25. A method of treating a patient who has or is susceptible to any of cancer, diabetic retinopathy, macular degeneration, rheumatoid arthritis, ulcers, endometriosis and psoriasis, the method comprising administering to the patient an effective amount of a peptide or variant thereof according to any of Claims 1 to 15, or a polynucleotide according to Claim 16 or an expression vector according to Claim 17.

26. Use of a peptide or variant thereof according to any of Claims 1 to 15, or a polynucleotide according to Claim 16 or an expression vector according to Claim 17, in the manufacture of a medicament for treating undesirable angiogenesis in a patient.

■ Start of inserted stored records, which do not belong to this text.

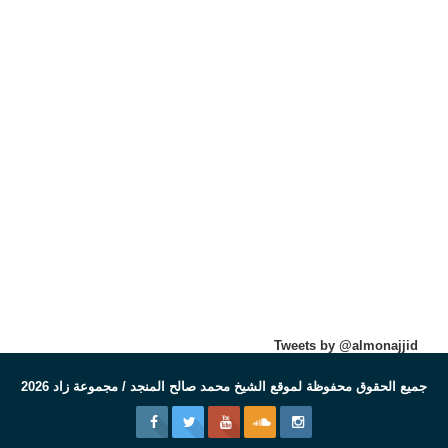
Tweets by @almonajjid
جميع الحقوق محفوظة لموقع الشيخ محمد صالح المنجد / مجموعة زاد 2026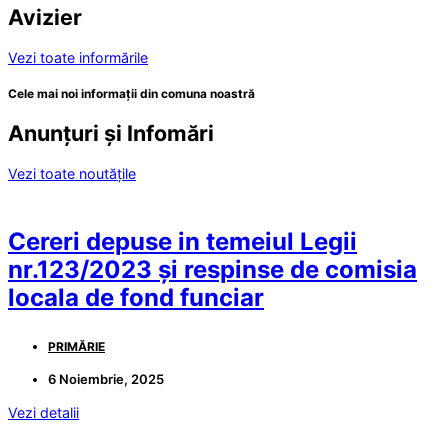
Avizier
Vezi toate informările
Cele mai noi informații din comuna noastră
Anunțuri și Infomări
Vezi toate noutățile
Cereri depuse in temeiul Legii
nr.123/2023 și respinse de comisia
locala de fond funciar
PRIMĂRIE
6 Noiembrie, 2025
Vezi detalii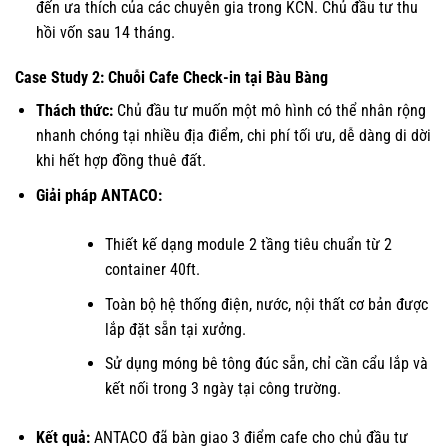
đến ưa thích của các chuyên gia trong KCN. Chủ đầu tư thu
hồi vốn sau 14 tháng.
Case Study 2: Chuỗi Cafe Check-in tại Bàu Bàng
Thách thức:
Chủ đầu tư muốn một mô hình có thể nhân rộng
nhanh chóng tại nhiều địa điểm, chi phí tối ưu, dễ dàng di dời
khi hết hợp đồng thuê đất.
Giải pháp ANTACO:
Thiết kế dạng module 2 tầng tiêu chuẩn từ 2
container 40ft.
Toàn bộ hệ thống điện, nước, nội thất cơ bản được
lắp đặt sẵn tại xưởng.
Sử dụng móng bê tông đúc sẵn, chỉ cần cẩu lắp và
kết nối trong 3 ngày tại công trường.
Kết quả:
ANTACO đã bàn giao 3 điểm cafe cho chủ đầu tư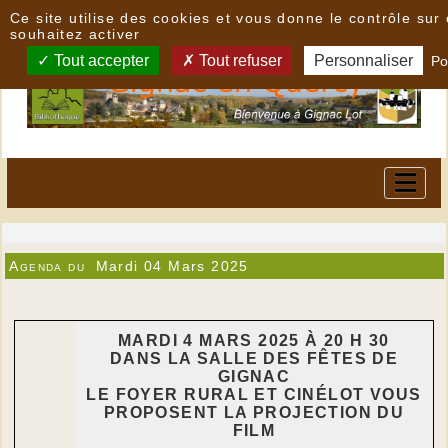
Panneau de gestion des cookies
Ce site utilise des cookies et vous donne le contrôle su
souhaitez activer
Tout accepter
Tout refuser
Personnaliser
Po
Agenda du
Mardi 04 Mars 2025
MARDI 4 MARS 2025 À 20 H 30
DANS LA SALLE DES FÊTES DE
GIGNAC
LE FOYER RURAL ET CINÉLOT VOUS
PROPOSENT LA PROJECTION DU
FILM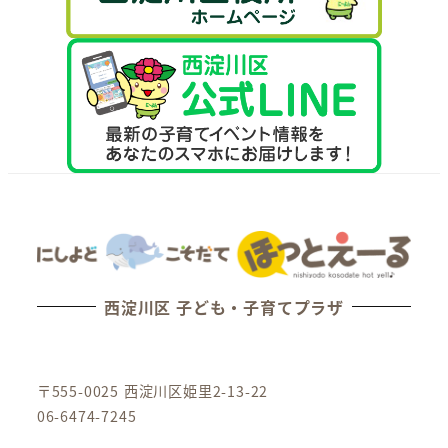
西淀川区 子ども・子育てプラザ
〒555-0025 西淀川区姫里2-13-22
06-6474-7245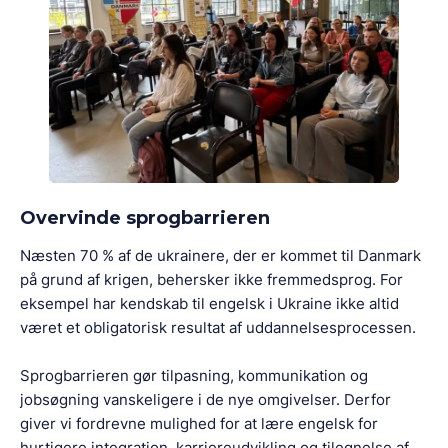
Overvinde sprogbarrieren
Næsten 70 % af de ukrainere, der er kommet til Danmark
på grund af krigen, behersker ikke fremmedsprog. For
eksempel har kendskab til engelsk i Ukraine ikke altid
været et obligatorisk resultat af uddannelsesprocessen.
Sprogbarrieren gør tilpasning, kommunikation og
jobsøgning vanskeligere i de nye omgivelser. Derfor
giver vi fordrevne mulighed for at lære engelsk for
hurtigere integration, karriereudvikling og tilegnelse af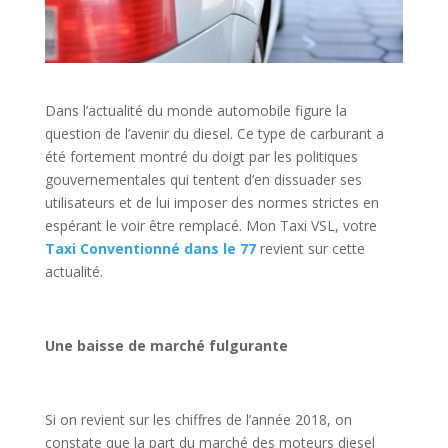
Dans l’actualité du monde automobile figure la
question de l’avenir du diesel. Ce type de carburant a
été fortement montré du doigt par les politiques
gouvernementales qui tentent d’en dissuader ses
utilisateurs et de lui imposer des normes strictes en
espérant le voir être remplacé. Mon Taxi VSL, votre
Taxi Conventionné dans le 77
revient sur cette
actualité.
Une baisse de marché fulgurante
Si on revient sur les chiffres de l’année 2018, on
constate que la part du marché des moteurs diesel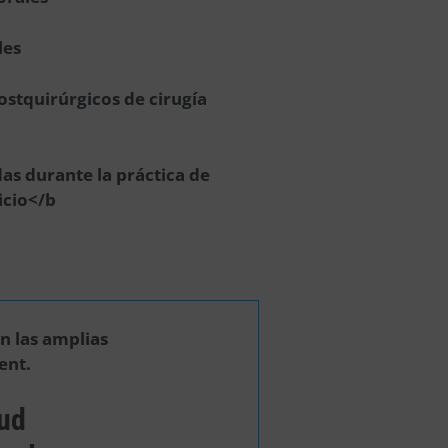
les
ostquirúrgicos de cirugía
das durante la práctica de
icio</b
n las amplias
ent.
lud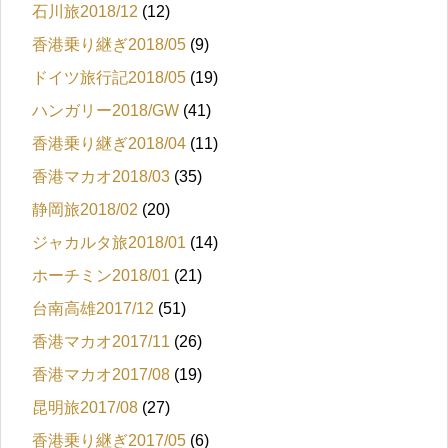
石川旅2018/12
(12)
香港乗り継ぎ2018/05
(9)
ドイツ旅行記2018/05
(19)
ハンガリー2018/GW
(41)
香港乗り継ぎ2018/04
(11)
香港マカオ2018/03
(35)
静岡旅2018/02
(20)
ジャカルタ旅2018/01
(14)
ホーチミン2018/01
(21)
台南高雄2017/12
(51)
香港マカオ2017/11
(26)
香港マカオ2017/08
(19)
昆明旅2017/08
(27)
香港乗り継ぎ2017/05
(6)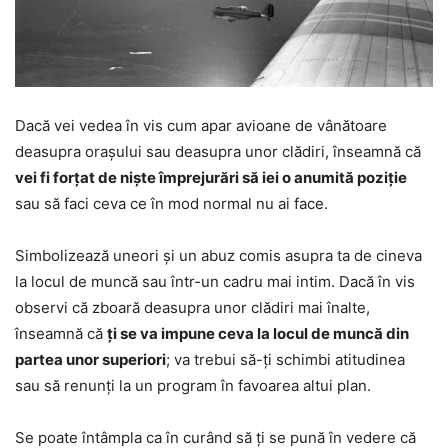
Dacă vei vedea în vis cum apar avioane de vânătoare
deasupra orașului sau deasupra unor clădiri, înseamnă că
vei fi forțat de niște împrejurări să iei o anumită poziție
sau să faci ceva ce în mod normal nu ai face.
Simbolizează uneori și un abuz comis asupra ta de cineva
la locul de muncă sau într-un cadru mai intim. Dacă în vis
observi că zboară deasupra unor clădiri mai înalte,
înseamnă că
ți se va impune ceva la locul de muncă din
partea unor superiori
; va trebui să-ți schimbi atitudinea
sau să renunți la un program în favoarea altui plan.
Se poate întâmpla ca în curând să ți se pună în vedere că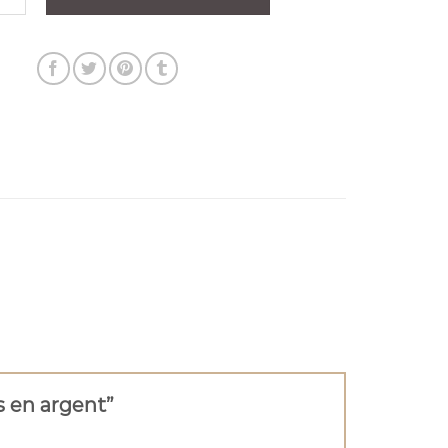
es en argent”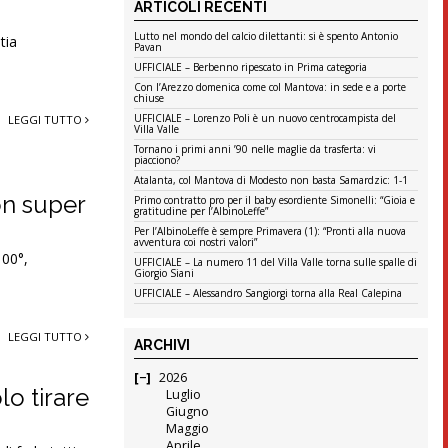
ARTICOLI RECENTI
Lutto nel mondo del calcio dilettanti: si è spento Antonio
tia
Pavan
UFFICIALE – Berbenno ripescato in Prima categoria
Con l’Arezzo domenica come col Mantova: in sede e a porte
chiuse
UFFICIALE – Lorenzo Poli è un nuovo centrocampista del
LEGGI TUTTO
Villa Valle
Tornano i primi anni ’90 nelle maglie da trasferta: vi
piacciono?
Atalanta, col Mantova di Modesto non basta Samardzic: 1-1
on super
Primo contratto pro per il baby esordiente Simonelli: “Gioia e
gratitudine per l’AlbinoLeffe”
Per l’AlbinoLeffe è sempre Primavera (1): “Pronti alla nuova
avventura coi nostri valori”
100°,
UFFICIALE – La numero 11 del Villa Valle torna sulle spalle di
Giorgio Siani
UFFICIALE – Alessandro Sangiorgi torna alla Real Calepina
LEGGI TUTTO
ARCHIVI
2026
lo tirare
Luglio
Giugno
Maggio
Aprile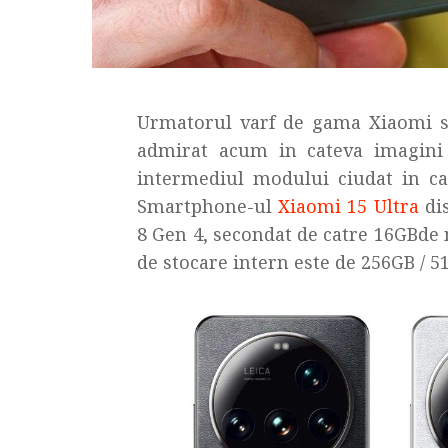
Urmatorul varf de gama Xiaomi se 
admirat acum in cateva imagini n
intermediul modului ciudat in car
Smartphone-ul
Xiaomi 15 Ultra
di
8 Gen 4, secondat de catre 16GBd
de stocare intern este de 256GB / 51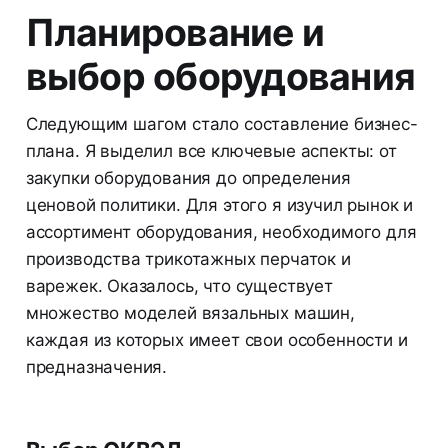
Планирование и
выбор оборудования
Следующим шагом стало составление бизнес-
плана. Я выделил все ключевые аспекты: от
закупки оборудования до определения
ценовой политики. Для этого я изучил рынок и
ассортимент оборудования, необходимого для
производства трикотажных перчаток и
варежек. Оказалось, что существует
множество моделей вязальных машин,
каждая из которых имеет свои особенности и
предназначения.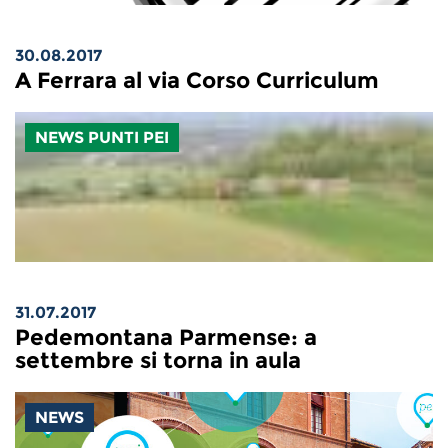
30.08.2017
A Ferrara al via Corso Curriculum
NEWS PUNTI PEI
31.07.2017
Pedemontana Parmense: a
settembre si torna in aula
NEWS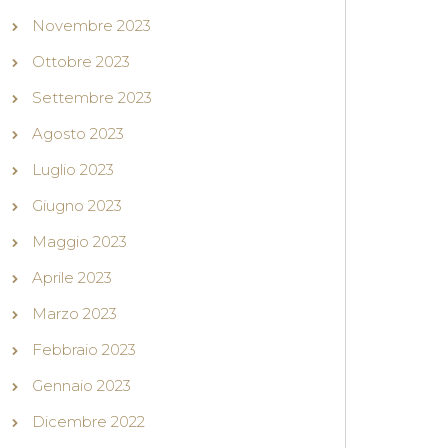
Novembre 2023
Ottobre 2023
Settembre 2023
Agosto 2023
Luglio 2023
Giugno 2023
Maggio 2023
Aprile 2023
Marzo 2023
Febbraio 2023
Gennaio 2023
Dicembre 2022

27. Use of a peptide or variant thereof according to any of Claims 1 to 15, or a polynucleotide according to Claim 16 or an expression vector according to Claim 17, in the manufacture of a medicament for treating a patient who has or is susceptible to any of cancer, diabetic retinopathy, macular degeneration, rheumatoid arthritis, ulcers, endometriosis and psoriasis.